Page-level text extractions
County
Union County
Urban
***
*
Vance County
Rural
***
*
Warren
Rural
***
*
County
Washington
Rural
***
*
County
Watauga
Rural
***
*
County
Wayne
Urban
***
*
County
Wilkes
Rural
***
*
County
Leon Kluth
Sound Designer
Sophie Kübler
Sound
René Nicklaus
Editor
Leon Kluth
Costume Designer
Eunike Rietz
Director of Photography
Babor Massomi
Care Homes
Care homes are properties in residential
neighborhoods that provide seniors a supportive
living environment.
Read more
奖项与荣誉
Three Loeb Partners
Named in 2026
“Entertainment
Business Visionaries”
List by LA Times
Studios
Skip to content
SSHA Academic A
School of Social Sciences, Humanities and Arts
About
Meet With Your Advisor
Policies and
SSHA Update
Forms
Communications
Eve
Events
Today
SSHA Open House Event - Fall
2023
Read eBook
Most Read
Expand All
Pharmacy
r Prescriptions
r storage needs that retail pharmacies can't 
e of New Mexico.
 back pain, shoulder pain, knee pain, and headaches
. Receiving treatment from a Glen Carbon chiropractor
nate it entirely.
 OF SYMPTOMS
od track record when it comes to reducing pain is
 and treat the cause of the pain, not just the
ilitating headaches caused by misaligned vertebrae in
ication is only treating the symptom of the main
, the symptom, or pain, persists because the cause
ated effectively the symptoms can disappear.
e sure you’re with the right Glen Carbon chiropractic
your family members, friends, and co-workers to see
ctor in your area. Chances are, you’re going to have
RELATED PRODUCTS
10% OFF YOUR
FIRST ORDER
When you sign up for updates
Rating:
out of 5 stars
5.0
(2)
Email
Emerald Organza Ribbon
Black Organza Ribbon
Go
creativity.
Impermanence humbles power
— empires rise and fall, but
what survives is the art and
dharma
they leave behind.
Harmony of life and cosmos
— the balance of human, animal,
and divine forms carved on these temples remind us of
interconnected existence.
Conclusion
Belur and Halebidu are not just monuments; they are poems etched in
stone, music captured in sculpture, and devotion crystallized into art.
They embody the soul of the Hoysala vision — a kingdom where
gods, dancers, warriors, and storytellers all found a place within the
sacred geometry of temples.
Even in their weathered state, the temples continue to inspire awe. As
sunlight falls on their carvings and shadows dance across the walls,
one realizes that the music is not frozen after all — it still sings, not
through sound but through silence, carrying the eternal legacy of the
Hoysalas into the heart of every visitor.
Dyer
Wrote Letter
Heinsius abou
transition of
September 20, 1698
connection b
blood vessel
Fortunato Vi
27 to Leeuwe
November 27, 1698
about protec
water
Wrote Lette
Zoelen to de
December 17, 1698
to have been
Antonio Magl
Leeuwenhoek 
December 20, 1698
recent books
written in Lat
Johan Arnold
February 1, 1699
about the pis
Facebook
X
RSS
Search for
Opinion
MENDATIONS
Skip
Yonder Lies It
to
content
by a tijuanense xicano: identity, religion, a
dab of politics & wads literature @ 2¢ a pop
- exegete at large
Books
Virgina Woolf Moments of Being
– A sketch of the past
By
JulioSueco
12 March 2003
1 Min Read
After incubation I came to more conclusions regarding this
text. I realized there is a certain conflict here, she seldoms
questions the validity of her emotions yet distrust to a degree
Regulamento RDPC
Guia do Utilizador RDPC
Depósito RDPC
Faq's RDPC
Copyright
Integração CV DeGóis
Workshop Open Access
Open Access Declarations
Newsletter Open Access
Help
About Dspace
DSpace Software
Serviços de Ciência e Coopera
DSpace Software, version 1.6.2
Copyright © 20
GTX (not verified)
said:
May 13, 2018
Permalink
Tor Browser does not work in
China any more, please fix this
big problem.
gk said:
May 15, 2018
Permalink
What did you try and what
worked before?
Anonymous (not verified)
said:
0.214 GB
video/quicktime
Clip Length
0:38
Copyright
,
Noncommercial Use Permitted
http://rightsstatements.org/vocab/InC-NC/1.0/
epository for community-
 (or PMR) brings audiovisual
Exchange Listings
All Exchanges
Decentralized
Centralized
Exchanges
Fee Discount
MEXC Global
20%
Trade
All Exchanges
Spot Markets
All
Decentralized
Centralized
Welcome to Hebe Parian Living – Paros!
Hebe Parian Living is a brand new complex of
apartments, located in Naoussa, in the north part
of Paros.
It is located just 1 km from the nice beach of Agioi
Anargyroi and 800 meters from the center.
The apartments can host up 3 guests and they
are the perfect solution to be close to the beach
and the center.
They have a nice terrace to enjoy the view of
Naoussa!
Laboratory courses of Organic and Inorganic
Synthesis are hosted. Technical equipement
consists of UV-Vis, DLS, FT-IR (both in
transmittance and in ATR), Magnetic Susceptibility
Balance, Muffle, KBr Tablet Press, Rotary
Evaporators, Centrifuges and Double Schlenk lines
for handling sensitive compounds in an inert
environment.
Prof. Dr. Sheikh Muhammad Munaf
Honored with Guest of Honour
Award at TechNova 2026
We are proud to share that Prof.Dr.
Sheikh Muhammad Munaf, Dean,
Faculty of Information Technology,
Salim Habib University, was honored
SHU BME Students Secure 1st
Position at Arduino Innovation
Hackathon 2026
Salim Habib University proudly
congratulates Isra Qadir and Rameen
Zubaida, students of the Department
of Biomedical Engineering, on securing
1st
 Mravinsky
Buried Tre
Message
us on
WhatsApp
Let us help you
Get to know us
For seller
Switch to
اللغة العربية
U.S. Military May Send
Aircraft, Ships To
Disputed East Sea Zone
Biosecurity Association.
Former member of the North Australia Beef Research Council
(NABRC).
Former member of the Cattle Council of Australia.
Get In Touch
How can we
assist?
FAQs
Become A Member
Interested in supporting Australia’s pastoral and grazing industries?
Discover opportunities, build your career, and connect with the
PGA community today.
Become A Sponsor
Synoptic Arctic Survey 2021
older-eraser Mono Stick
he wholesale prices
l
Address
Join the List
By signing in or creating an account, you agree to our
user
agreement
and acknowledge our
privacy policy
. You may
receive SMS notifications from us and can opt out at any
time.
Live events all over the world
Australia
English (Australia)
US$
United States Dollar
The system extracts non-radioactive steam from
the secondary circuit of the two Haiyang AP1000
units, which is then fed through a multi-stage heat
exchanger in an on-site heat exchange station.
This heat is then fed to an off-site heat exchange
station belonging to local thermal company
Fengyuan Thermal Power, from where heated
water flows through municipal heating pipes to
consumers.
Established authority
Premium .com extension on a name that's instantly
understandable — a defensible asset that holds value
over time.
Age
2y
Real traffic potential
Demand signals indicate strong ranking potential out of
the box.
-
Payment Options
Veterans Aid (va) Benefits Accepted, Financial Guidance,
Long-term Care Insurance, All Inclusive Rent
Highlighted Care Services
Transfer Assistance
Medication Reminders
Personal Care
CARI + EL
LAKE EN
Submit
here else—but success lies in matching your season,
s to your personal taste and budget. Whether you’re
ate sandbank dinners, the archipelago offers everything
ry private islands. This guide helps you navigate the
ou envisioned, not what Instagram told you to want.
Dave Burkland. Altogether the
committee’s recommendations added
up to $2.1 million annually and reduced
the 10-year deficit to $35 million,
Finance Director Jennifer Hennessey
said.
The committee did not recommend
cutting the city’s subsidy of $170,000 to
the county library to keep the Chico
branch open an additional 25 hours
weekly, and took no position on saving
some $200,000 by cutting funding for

ACTIVITY - Transcribe the lines from the first line of the records through the line that contains "Glen Carbon chiropractor", both included, and add nothing else.

TASK RESPONSE -
County
Union County
Urban
***
*
Vance County
Rural
***
*
Warren
Rural
***
*
County
Washington
Rural
***
*
County
Watauga
Rural
***
*
County
Wayne
Urban
***
*
County
Wilkes
Rural
***
*
County
Leon Kluth
Sound Designer
Sophie Kübler
Sound
René Nicklaus
Editor
Leon Kluth
Costume Designer
Eunike Rietz
Director of Photography
Babor Massomi
Care Homes
Care homes are properties in residential
neighborhoods that provide seniors a supportive
living environment.
Read more
奖项与荣誉
Three Loeb Partners
Named in 2026
“Entertainment
Business Visionaries”
List by LA Times
Studios
Skip to content
SSHA Academic A
School of Social Sciences, Humanities and Arts
About
Meet With Your Advisor
Policies and
SSHA Update
Forms
Communications
Eve
Events
Today
SSHA Open House Event - Fall
2023
Read eBook
Most Read
Expand All
Pharmacy
r Prescriptions
r storage needs that retail pharmacies can't 
e of New Mexico.
 back pain, shoulder pain, knee pain, and headaches
. Receiving treatment from a Glen Carbon chiropractor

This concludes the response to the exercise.